我正在使用 scrapy 从 Yelp 中抓取数据。我看不到任何错误,但数据没有从蜘蛛中提到的 StartURL 中抓取

问题描述 投票:0回答:1

items.py 和其他文件的代码如下所述。最后还提到了日志。我没有收到任何错误,但根据日志,scrapy 没有抓取任何页面。

```
import scrapy


class YelpItem(scrapy.Item):
    # define the fields for your item here like:
    name = scrapy.Field()
    name_url = scrapy.Field()
    rating = scrapy.Field()
    date = scrapy.Field()
    review_text = scrapy.Field()
    user_pic = scrapy.Field()
    city = scrapy.Field()
    is_true = scrapy.Field()
```

settings.py代码

import pathlib
BOT_NAME = 'yelp-scrapy-dev'

SPIDER_MODULES = ['yelp-scrapy-dev.spiders']
NEWSPIDER_MODULE = 'yelp-scrapy-dev.spiders'

{
pathlib.Path('output1.csv'):{
    'format':'csv',
},
}
ROBOTSTXT_OBEY = False

pipelines.py 代码

class YelpPipeline:
    def open_spider(self, spider):
        self.file = open('output1.csv', 'w')

    def close_spider(self, spider):
        self.file.close()
        
    def process_item(self, item, spider):
        return item

middlewares.py 代码

from scrapy import signals

# useful for handling different item types with a single interface
from itemadapter import is_item, ItemAdapter


class YelpSpiderMiddleware:
    # Not all methods need to be defined. If a method is not defined,
    # scrapy acts as if the spider middleware does not modify the
    # passed objects.

    @classmethod
    def from_crawler(cls, crawler):
        # This method is used by Scrapy to create your spiders.
        s = cls()
        crawler.signals.connect(s.spider_opened, signal=signals.spider_opened)
        return s

    def process_spider_input(self, response, spider):
        # Called for each response that goes through the spider
        # middleware and into the spider.

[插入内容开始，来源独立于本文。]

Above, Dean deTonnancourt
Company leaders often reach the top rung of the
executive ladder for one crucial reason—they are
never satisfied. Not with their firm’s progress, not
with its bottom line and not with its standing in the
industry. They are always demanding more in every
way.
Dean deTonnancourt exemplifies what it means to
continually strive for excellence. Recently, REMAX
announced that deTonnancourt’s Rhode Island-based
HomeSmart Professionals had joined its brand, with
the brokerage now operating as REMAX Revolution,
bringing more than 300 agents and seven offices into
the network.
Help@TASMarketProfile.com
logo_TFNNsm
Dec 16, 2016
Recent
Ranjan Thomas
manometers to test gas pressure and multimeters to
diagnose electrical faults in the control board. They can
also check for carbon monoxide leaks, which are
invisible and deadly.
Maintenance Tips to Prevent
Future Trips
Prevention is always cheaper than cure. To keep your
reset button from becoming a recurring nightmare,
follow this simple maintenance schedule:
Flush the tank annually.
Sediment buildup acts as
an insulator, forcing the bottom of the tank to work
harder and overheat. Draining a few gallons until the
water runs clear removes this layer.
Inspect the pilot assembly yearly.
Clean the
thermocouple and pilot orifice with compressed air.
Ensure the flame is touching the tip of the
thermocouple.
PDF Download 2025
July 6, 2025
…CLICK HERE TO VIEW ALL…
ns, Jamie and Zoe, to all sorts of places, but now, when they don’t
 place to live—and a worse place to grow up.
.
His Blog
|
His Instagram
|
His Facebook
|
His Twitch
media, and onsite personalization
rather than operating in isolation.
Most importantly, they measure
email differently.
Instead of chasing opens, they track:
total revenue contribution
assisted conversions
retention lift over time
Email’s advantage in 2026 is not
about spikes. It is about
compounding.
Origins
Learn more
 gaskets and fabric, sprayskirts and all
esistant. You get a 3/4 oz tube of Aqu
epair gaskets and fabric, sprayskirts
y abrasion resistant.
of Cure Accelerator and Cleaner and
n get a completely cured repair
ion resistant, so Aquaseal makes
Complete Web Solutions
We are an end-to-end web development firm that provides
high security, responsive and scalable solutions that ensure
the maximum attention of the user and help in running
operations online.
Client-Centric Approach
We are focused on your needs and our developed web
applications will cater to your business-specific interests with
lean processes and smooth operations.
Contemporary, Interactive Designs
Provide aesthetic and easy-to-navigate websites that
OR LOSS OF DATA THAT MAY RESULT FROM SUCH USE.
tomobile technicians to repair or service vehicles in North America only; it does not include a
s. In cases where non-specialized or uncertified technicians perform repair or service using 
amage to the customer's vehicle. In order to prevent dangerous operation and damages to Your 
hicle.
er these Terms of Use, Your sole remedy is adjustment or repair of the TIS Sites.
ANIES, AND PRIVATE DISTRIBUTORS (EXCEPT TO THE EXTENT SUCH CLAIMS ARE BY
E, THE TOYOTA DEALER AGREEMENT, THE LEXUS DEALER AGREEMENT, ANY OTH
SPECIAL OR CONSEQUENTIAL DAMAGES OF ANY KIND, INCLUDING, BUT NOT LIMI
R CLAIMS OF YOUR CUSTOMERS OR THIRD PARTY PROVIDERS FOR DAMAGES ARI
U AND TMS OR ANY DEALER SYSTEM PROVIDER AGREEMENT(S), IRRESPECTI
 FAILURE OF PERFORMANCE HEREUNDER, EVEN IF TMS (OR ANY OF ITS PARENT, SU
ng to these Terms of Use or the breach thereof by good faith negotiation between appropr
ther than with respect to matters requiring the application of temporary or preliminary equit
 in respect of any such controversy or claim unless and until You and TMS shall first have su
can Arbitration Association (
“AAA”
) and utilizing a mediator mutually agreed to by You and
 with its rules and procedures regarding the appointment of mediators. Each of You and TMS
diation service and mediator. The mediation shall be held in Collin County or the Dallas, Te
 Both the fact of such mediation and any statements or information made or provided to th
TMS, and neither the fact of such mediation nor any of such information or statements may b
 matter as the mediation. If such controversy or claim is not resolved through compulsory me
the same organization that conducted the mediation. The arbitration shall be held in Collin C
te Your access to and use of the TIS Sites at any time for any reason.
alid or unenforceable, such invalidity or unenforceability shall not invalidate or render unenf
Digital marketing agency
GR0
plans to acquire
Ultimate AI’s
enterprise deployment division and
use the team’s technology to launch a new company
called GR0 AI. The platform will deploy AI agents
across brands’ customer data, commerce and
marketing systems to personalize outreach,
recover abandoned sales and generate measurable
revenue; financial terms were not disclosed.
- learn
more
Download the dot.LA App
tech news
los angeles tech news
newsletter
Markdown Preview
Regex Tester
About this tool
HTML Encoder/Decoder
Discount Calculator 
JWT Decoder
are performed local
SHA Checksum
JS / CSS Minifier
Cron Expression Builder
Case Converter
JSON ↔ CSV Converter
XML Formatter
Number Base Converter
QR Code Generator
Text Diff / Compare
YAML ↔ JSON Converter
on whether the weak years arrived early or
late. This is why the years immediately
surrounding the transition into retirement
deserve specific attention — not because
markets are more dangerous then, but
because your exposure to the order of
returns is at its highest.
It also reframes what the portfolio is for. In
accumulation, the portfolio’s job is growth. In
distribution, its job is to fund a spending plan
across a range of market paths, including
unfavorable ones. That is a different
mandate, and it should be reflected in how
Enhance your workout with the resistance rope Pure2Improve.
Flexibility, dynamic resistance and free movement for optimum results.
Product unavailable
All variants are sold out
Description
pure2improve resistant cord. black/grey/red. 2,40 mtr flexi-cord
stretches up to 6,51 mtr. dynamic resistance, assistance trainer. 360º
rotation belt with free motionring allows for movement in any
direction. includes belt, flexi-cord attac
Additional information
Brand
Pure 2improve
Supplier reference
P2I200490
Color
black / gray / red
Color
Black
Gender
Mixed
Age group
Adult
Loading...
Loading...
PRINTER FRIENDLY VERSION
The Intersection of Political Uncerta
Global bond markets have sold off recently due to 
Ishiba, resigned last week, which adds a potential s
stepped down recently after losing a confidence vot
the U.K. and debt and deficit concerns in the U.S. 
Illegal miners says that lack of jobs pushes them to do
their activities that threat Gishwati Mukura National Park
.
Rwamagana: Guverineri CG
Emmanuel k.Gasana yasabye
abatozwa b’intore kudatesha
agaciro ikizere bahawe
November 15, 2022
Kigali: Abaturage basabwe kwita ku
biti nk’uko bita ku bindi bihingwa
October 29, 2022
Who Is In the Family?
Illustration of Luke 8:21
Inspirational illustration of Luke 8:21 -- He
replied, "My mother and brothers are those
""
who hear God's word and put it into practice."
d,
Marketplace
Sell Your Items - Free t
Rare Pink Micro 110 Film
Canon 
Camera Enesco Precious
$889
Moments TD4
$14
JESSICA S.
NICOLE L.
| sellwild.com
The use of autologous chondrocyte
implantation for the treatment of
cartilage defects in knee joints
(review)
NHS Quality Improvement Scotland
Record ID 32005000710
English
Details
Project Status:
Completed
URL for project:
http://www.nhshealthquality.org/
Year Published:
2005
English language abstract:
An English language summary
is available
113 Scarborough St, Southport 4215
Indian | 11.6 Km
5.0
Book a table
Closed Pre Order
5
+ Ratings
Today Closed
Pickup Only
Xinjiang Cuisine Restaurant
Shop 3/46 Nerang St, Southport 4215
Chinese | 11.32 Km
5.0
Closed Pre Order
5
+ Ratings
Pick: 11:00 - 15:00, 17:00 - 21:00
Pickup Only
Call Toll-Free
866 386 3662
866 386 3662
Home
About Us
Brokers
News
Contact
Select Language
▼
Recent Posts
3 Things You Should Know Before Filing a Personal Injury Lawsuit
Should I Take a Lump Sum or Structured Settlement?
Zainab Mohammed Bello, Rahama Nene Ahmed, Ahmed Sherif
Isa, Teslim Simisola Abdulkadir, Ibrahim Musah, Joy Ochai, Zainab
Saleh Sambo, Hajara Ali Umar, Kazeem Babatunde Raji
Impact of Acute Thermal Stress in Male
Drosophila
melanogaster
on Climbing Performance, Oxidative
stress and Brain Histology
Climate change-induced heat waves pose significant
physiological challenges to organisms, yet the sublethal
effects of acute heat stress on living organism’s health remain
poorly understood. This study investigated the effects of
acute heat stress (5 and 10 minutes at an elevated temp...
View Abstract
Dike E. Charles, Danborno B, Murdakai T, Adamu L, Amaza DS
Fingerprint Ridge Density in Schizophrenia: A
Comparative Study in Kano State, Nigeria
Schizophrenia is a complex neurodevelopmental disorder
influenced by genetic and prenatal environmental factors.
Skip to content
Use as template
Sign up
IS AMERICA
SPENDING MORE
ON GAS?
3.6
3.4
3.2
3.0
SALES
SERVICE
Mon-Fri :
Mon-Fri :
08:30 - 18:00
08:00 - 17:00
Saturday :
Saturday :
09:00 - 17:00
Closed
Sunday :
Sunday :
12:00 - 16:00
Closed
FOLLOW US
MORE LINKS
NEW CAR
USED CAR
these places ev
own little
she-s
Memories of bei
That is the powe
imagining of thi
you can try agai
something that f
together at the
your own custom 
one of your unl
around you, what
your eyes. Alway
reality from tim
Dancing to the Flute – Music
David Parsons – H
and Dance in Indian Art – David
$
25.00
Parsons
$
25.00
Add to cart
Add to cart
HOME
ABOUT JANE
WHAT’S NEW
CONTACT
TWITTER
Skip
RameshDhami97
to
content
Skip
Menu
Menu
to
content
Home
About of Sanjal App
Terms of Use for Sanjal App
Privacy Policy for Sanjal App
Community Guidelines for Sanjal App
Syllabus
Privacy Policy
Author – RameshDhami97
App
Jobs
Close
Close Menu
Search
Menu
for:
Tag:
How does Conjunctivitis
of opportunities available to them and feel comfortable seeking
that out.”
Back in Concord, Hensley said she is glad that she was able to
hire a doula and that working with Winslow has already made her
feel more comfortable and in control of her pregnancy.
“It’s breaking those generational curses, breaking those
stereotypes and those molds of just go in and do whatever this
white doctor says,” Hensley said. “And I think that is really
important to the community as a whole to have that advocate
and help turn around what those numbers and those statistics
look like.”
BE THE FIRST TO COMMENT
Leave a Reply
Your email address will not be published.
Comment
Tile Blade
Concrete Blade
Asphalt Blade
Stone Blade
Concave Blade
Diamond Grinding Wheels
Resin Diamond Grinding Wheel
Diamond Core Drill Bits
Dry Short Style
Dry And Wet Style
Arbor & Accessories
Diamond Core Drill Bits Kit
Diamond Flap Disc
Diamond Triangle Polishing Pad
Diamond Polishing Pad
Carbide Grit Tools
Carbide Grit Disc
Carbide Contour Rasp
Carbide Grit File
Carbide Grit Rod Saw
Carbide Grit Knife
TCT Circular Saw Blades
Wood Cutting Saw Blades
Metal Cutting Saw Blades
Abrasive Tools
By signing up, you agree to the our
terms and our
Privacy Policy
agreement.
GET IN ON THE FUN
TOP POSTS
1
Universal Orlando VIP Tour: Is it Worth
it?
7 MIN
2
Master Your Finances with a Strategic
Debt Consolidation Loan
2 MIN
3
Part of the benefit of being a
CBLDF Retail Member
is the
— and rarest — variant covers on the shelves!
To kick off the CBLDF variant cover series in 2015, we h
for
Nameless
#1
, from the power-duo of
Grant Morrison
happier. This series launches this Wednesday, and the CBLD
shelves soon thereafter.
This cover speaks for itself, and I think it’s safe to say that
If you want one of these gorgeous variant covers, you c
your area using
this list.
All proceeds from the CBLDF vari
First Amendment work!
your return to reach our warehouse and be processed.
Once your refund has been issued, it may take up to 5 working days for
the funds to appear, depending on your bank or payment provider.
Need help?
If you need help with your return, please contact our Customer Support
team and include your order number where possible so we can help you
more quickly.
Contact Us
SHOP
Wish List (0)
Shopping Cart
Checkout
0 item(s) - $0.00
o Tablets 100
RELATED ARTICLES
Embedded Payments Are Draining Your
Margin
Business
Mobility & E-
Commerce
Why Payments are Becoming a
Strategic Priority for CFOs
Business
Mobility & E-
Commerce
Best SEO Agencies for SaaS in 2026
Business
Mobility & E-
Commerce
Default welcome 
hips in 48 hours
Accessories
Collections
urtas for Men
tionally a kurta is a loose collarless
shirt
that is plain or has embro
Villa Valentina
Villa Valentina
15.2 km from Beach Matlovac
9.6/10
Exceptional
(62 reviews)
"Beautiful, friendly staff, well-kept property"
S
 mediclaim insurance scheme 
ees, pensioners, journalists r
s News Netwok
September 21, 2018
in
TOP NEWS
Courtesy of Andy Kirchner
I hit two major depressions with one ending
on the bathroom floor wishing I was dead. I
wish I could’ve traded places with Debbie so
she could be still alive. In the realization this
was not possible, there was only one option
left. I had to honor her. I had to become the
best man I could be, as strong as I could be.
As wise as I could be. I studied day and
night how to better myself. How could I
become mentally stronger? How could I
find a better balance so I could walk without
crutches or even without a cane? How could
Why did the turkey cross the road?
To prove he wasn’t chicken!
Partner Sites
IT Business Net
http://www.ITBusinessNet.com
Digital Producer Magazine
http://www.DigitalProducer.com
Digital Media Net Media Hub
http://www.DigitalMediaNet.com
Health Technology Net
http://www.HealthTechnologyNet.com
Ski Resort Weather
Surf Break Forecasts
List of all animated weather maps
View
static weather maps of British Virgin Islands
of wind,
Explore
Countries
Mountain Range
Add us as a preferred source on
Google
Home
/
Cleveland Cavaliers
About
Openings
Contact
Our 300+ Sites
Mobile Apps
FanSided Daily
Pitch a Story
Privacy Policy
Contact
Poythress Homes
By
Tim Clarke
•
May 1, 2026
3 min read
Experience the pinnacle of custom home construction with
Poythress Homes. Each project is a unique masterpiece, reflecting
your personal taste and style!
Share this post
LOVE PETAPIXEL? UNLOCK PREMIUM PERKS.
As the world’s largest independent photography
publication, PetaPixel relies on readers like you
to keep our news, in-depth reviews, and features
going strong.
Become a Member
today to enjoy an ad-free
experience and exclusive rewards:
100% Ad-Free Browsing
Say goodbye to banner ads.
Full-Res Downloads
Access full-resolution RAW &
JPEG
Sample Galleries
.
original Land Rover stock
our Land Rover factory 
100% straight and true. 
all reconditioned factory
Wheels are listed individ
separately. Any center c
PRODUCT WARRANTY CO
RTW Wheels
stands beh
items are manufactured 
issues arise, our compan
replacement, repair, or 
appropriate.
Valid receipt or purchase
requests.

        # Should return None or raise an exception.
        return None

    def process_spider_output(self, response, result, spider):
        # Called with the results returned from the Spider, after
        # it has processed the response.

        # Must return an iterable of Request, or item objects.
        for i in result:
            yield i

    def process_spider_exception(self, response, exception, spider):
        # Called when a spider or process_spider_input() method
        # (from other spider middleware) raises an exception.

        # Should return either None or an iterable of Request or item objects.
        pass

    def process_start_requests(self, start_requests, spider):
        # Called with the start requests of the spider, and works
        # similarly to the process_spider_output() method, except
        # that it doesn’t have a response associated.

        # Must return only requests (not items).
        for r in start_requests:
            yield r

    def spider_opened(self, spider):
        spider.logger.info('Spider opened: %s' % spider.name)


class YelpDownloaderMiddleware:
    # Not all methods need to be defined. If a method is not defined,
    # scrapy acts as if the downloader middleware does not modify the
    # passed objects.

    @classmethod
    def from_crawler(cls, crawler):
        # This method is used by Scrapy to create your spiders.
        s = cls()
        crawler.signals.connect(s.spider_opened, signal=signals.spider_opened)
        return s

    def process_request(self, request, spider):
        # Called for each request that goes through the downloader
        # middleware.

        # Must either:
        # - return None: continue processing this request
        # - or return a Response object
        # - or return a Request object
        # - or raise IgnoreRequest: process_exception() methods of
        #   installed downloader middleware will be called
        return None

    def process_response(self, request, response, spider):
        # Called with the response returned from the downloader.

        # Must either;
        # - return a Response object
        # - return a Request object
        # - or raise IgnoreRequest
        return response

    def process_exception(self, request, exception, spider):
        # Called when a download handler or a process_request()
        # (from other downloader middleware) raises an exception.

        # Must either:
        # - return None: continue processing this exception
        # - return a Response object: stops process_exception() chain
        # - return a Request object: stops process_exception() chain
        pass

    def spider_opened(self, spider):
        spider.logger.info('Spider opened: %s' % spider.name)

城市蜘蛛的代码。蜘蛛从指定的 URL 收集评论

import scrapy
from ..items import YelpItem

# currently will grab the first 100 reviews from the first 10 businesses from start url
class CitySpider(scrapy.Spider):

    name = 'city'
    start_urls = [
        'https://www.yelp.com/search?find_desc=&find_loc=Seattle%2C+WA',
        'https://www.yelp.com/search?find_desc=&find_loc=SanFrancisco%2C+CA',
        'https://www.yelp.com/search?find_desc=&find_loc=NewYork%2C+NY',
        'https://www.yelp.com/search?find_desc=&find_loc=Dallas%2C+TX',
        'https://www.yelp.com/search?find_desc=&find_loc=Atlanta%2C+GA',
    ]

    # gets the first 10 businesses from the start url
    def parse(self, response):
        
        business_pages = response.css('.text-weight--bold__373c0__1elNz a')
        yield from response.follow_all(business_pages, self.parse_business)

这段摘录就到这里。